A geração dos nossos pais (e as seguintes) acabaram por embarcar na opção de compra do imóvel, algo que acabou por prender famílias e gerações inteiras a políticas de endividamento, limitando a sua mobilidade e cerceando possíveis oportunidades. No final de contas, quem teria a capacidade para manter uma casa, honrar os seus compromissos à Banca e ainda arrendar uma segunda, numa outra cidade ou noutra geografia, mantendo ao mesmo tempo a cabeça à tona da água no mar de dívidas que se acumulam?

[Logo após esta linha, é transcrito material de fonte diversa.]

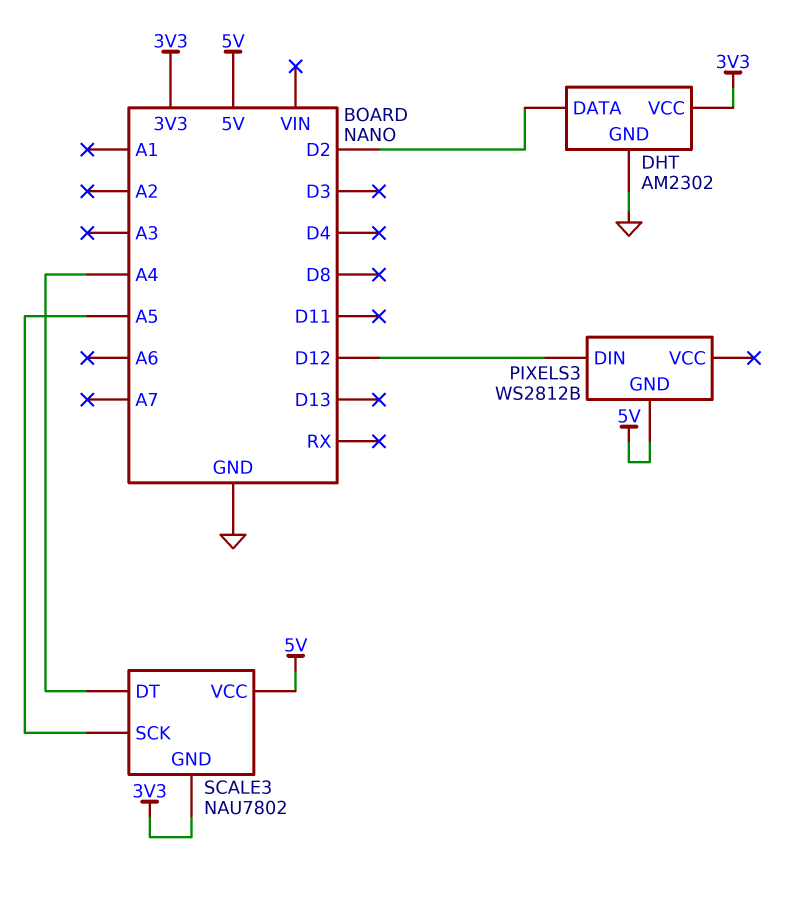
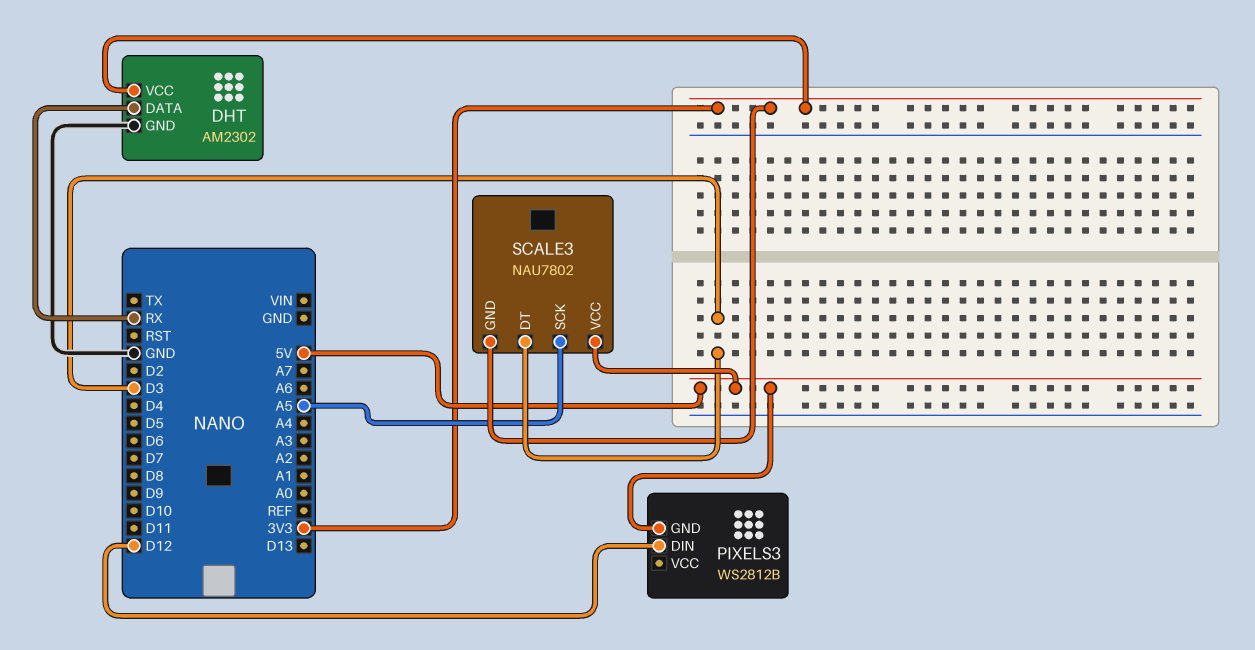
DHT pin DATA: D2 -> RX
SCALE3 pin DT: A4 -> D3

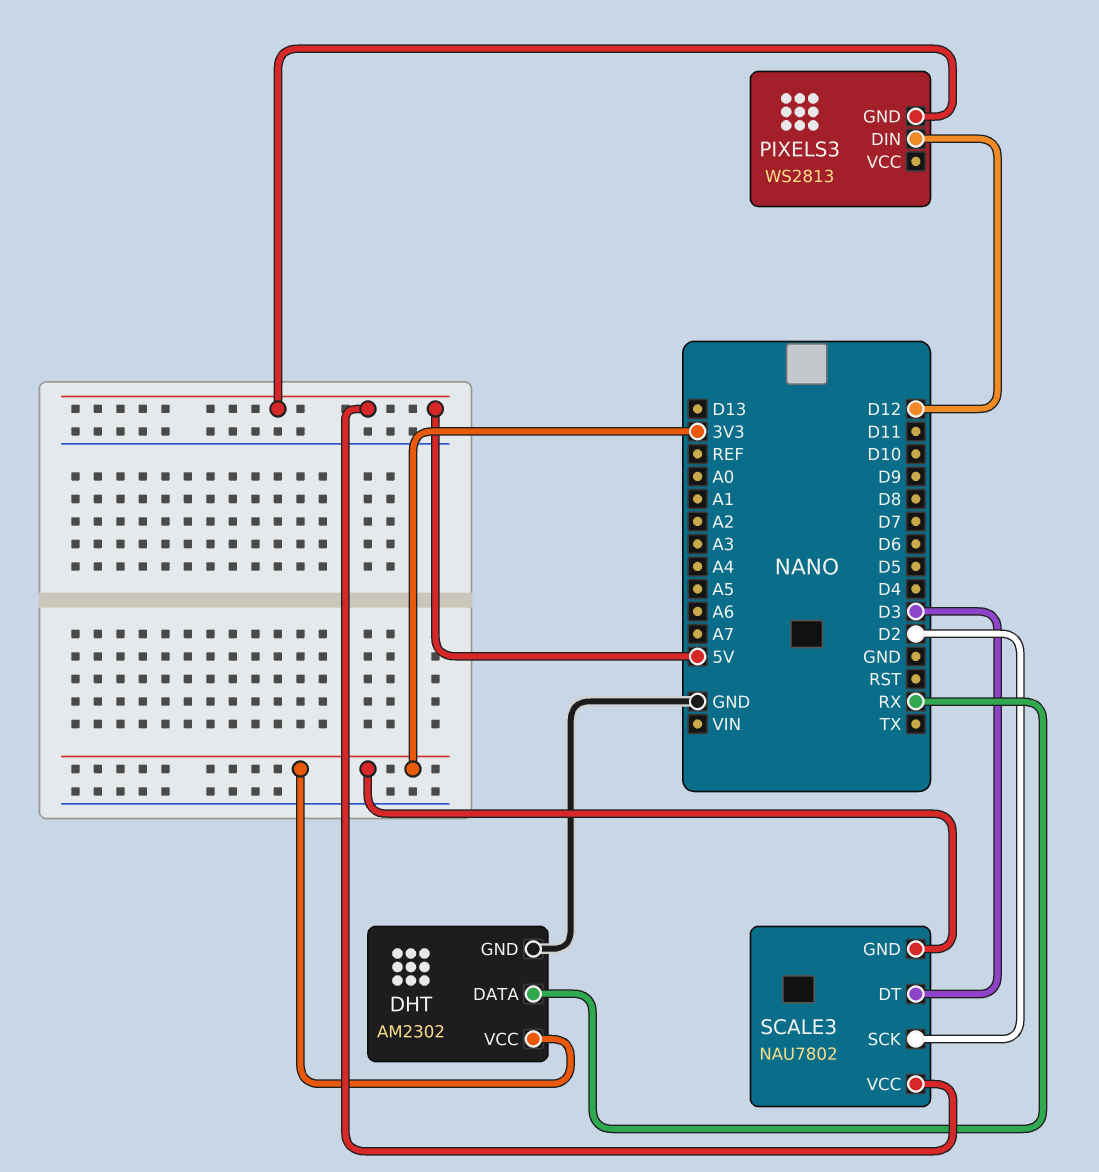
PIXELS3: WS2812B -> WS2813
SCALE3 pin SCK: A5 -> D2

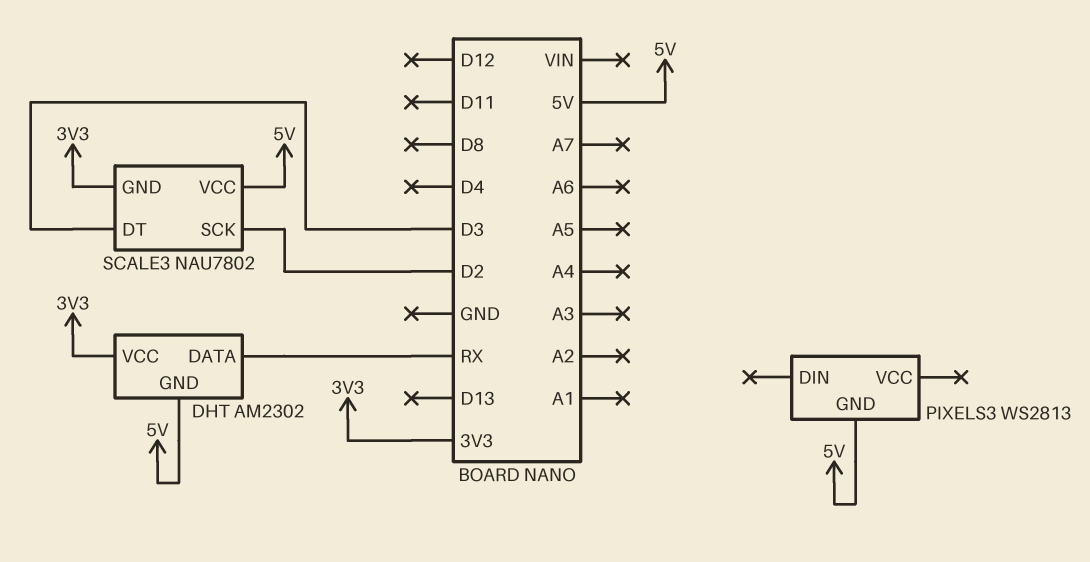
DHT pin GND: GND -> 5V
PIXELS3 pin DIN: D12 -> none

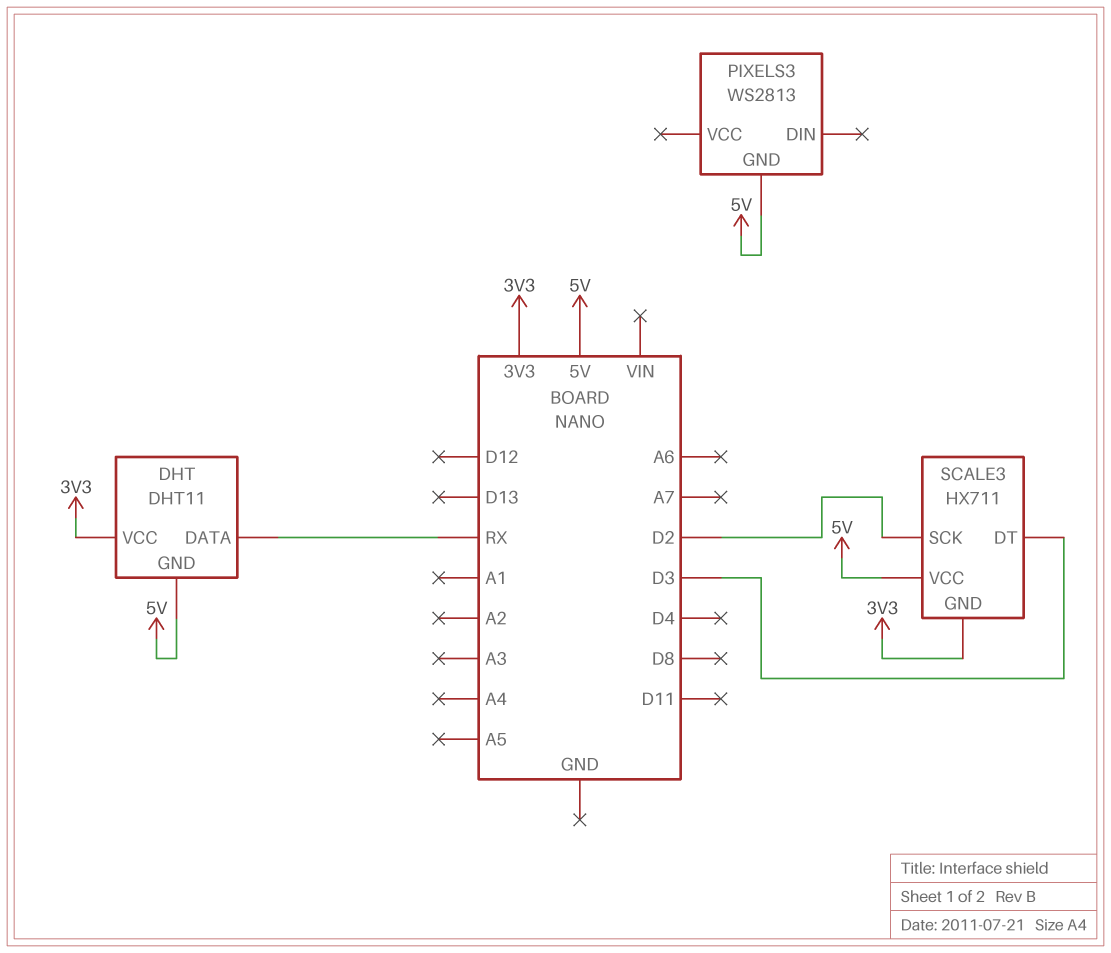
DHT: AM2302 -> DHT11
SCALE3: NAU7802 -> HX711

Temos assistido a uns esforços, tímidos ainda é certo, para mudar o status quo, levando cidadãos e famílias a considerarem como opção em cima da mesa o arrendamento. Há políticas dispersas do Estado, incentivos de algumas autarquias que levam a que, nalguns casos, o valor do arrendamento de um imóvel compense em face da opção de compra com empréstimo bancário. Mas enquanto não existir uma estratégia clara de incentivo, aliada a benefícios fiscais, melhores condições de vida e salários condignos, continuaremos, todos, a olhar para a árvore em vez de pensarmos na floresta. Adiando, sine die, o futuro de milhares de portugueses.